At the disembarkation point the trucks back up two at a time for several hundred unarmed Egyptian soldiers to manually unload them into the motor rafts as armed Israeli soldiers look on. Instead of forming a “chain” which would be the most efficient and speedy method, the Egyptian soldiers each take a load on their shoulders and walk the whole wobbly way to the rafts. Their officers give orders, but do no manual work themselves. The soldiers are patently tired out even before they begin work at midday–and after some hours they are sweating freely. An Israeli soldier told me that a UN man suggested to the officers that they replace the tired men with others. But the officers assured him that Egyptian soldiers are strong and capable. Some hundred yards from the transport point I saw an Egyptian officer lying dead on the sand. Apart from him, I saw no bodies on the canal’s west bank –the Israeli army had removed them all. The ravages of war, however, are apparent everywhere with burned out tanks and vehicles dotting the landscape–just like Sinai itself.
The town of Suez seems to have suffered badly–though a lot of the visible damage is still from the 1968 artillery barrages. Some modern blocks of flats are badly scarred from tank fire–the results of Egyptian infantry having taken up positions in and around them. The oil refineries, in Israeli hands, seem untouched by the war. Since 1968 they had been operating at less than half their full capacity. Now they are completely silent. The cease-fire lines run through the heart of the town. An imposing white mosque with colorful domed calling is an Israeli forward position. Its fine exterior has been heavily pockmarked. Neither in the town of Suez nor in the village of Fayid to the north near the Israeli bridges did I see any Egyptian civilians. If there were any they seem to have left. But apparently there were not many even before the war. Most of the area is a succession of military camps, installations and an airfield (at Fayid) and there are few signs of normal civilian life.

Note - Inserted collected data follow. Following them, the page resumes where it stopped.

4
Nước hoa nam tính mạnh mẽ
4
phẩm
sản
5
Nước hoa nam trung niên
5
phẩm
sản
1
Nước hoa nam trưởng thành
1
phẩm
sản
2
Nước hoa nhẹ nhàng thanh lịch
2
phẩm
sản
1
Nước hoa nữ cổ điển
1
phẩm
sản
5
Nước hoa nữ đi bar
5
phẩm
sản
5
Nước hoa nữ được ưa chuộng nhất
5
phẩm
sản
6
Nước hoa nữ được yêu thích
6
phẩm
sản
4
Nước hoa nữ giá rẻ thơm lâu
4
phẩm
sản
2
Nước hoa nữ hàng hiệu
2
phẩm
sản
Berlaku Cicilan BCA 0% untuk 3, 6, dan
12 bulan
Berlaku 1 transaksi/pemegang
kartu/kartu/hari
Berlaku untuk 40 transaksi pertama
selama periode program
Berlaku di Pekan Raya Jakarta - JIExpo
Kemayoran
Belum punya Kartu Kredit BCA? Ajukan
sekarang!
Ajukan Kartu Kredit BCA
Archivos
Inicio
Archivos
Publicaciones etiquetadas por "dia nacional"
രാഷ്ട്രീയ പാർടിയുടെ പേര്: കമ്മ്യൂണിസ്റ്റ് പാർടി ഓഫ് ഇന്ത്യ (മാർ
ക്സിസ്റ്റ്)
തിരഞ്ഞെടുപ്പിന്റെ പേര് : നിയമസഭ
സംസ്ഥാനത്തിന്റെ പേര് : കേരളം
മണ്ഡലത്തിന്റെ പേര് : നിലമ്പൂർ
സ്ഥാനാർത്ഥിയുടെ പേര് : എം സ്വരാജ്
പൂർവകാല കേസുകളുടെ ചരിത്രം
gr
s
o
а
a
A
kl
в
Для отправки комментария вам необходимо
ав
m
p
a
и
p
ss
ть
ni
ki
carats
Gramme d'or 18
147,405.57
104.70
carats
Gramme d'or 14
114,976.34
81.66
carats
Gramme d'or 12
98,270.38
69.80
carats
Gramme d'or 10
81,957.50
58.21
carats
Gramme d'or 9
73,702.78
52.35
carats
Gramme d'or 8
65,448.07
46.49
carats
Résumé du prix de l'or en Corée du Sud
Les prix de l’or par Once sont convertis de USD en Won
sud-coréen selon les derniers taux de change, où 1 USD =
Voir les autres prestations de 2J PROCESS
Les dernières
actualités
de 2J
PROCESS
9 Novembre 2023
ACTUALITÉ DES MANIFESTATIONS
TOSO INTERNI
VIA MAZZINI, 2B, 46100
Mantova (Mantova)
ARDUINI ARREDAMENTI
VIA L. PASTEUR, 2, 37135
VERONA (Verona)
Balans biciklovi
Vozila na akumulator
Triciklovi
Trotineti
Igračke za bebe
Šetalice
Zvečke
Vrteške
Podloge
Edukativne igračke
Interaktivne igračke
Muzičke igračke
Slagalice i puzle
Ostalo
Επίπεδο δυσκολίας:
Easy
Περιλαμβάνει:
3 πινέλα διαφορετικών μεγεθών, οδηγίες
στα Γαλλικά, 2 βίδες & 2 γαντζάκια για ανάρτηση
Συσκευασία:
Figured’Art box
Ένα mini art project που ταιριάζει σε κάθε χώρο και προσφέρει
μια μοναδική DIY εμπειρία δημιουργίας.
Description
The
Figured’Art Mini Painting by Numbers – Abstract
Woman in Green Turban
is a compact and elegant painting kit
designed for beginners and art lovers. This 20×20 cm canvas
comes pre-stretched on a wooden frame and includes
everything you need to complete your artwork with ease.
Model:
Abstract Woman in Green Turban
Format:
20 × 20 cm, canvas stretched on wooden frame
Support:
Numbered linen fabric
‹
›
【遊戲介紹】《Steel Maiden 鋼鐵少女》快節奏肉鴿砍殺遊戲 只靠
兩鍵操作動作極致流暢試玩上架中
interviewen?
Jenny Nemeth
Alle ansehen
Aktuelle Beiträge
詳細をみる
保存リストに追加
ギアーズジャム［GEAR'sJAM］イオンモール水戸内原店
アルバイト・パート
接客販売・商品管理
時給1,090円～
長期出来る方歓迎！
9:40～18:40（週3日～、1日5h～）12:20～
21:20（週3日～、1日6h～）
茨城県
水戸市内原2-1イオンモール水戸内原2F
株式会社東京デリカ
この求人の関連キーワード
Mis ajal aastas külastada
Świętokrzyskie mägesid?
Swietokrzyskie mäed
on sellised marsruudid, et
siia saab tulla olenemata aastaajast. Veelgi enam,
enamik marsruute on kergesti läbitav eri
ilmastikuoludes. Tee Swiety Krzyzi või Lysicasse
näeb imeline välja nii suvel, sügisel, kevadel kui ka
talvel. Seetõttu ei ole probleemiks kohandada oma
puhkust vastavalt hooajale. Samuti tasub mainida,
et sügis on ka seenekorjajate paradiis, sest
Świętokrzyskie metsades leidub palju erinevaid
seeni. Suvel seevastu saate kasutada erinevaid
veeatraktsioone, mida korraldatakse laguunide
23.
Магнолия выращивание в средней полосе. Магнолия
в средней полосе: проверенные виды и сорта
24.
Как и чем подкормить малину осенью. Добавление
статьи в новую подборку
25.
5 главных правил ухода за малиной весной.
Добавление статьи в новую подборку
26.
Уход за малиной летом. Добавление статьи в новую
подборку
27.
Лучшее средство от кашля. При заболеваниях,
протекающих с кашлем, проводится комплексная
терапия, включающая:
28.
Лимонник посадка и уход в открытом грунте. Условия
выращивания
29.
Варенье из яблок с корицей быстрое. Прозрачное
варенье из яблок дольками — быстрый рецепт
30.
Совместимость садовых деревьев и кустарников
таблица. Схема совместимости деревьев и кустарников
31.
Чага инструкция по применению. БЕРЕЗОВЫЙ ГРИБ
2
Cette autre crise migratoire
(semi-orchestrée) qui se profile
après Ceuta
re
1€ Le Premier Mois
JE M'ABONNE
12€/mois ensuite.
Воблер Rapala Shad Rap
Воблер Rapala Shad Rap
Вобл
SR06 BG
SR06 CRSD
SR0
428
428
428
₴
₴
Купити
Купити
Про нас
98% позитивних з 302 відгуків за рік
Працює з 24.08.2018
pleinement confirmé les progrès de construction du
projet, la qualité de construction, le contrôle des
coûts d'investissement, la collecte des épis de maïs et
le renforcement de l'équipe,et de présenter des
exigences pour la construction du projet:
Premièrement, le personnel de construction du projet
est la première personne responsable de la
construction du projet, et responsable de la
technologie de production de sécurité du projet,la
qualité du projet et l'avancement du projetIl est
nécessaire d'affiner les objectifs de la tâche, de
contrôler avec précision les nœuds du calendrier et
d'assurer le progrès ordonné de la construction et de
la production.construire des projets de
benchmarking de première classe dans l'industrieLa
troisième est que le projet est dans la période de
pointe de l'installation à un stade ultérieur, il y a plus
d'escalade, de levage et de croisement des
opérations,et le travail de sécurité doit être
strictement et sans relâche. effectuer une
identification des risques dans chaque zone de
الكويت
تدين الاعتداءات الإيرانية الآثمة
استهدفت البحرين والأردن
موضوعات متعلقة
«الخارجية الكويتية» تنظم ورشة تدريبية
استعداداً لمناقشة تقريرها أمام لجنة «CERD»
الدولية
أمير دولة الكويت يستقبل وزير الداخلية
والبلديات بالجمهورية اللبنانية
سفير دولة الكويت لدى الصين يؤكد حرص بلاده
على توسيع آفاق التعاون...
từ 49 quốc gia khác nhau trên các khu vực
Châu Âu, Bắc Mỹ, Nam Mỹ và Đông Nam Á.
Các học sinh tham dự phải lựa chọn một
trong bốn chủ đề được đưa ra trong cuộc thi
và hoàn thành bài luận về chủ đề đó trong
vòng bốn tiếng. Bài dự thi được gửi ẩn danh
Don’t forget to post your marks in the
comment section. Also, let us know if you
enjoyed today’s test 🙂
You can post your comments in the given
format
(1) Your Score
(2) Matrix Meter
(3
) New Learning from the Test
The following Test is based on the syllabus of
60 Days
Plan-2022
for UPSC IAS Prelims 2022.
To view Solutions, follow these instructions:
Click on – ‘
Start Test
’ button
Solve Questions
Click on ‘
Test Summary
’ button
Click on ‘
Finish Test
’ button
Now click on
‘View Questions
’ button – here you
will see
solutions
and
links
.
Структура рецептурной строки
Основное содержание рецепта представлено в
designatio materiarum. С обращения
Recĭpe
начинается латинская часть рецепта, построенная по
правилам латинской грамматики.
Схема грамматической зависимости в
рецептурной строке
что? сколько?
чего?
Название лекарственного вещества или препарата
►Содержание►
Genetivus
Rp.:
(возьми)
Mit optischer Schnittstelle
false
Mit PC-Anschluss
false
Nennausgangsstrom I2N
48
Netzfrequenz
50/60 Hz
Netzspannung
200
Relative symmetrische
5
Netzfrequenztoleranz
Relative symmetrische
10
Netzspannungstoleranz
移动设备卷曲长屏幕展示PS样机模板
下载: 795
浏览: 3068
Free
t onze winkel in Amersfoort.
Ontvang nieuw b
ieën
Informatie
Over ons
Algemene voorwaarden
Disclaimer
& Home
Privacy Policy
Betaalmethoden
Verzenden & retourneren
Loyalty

The UN troops, blonde Scandinavians, are friendly and a happy bunch. They share rations with the Israeli soldiers and chat about wives and children in Tel Aviv or in Cyprus. They carry Carl-Gustav submachine guns, which the Israeli soldiers assure them is far inferior to their own Uzis or Belgian FN rifles. They drive around in British army jeeps hastily stuck in Cyprus with Swedish or Finnish insignia. In this roundabout way, the British have managed at last to get into the peace-keeping act. The UN will be receiving heavier vehicles mounting two heavy machine guns, the UN soldiers told me. Their orders: to shoot only in self-defense. They seemed powerless Thursday morning when Israeli and Egyptian guns opened up briefly near the canal bridges. The Israeli spokesman explained that the Egyptians sought to improve their positions and the Israelis succeeded–by some tank shots–in preventing this. I saw smoke clouds as shells fell and heard the booms in the distance. But by 9 a.m. it was all over, and life under the cease-fire had resumed its normal flow.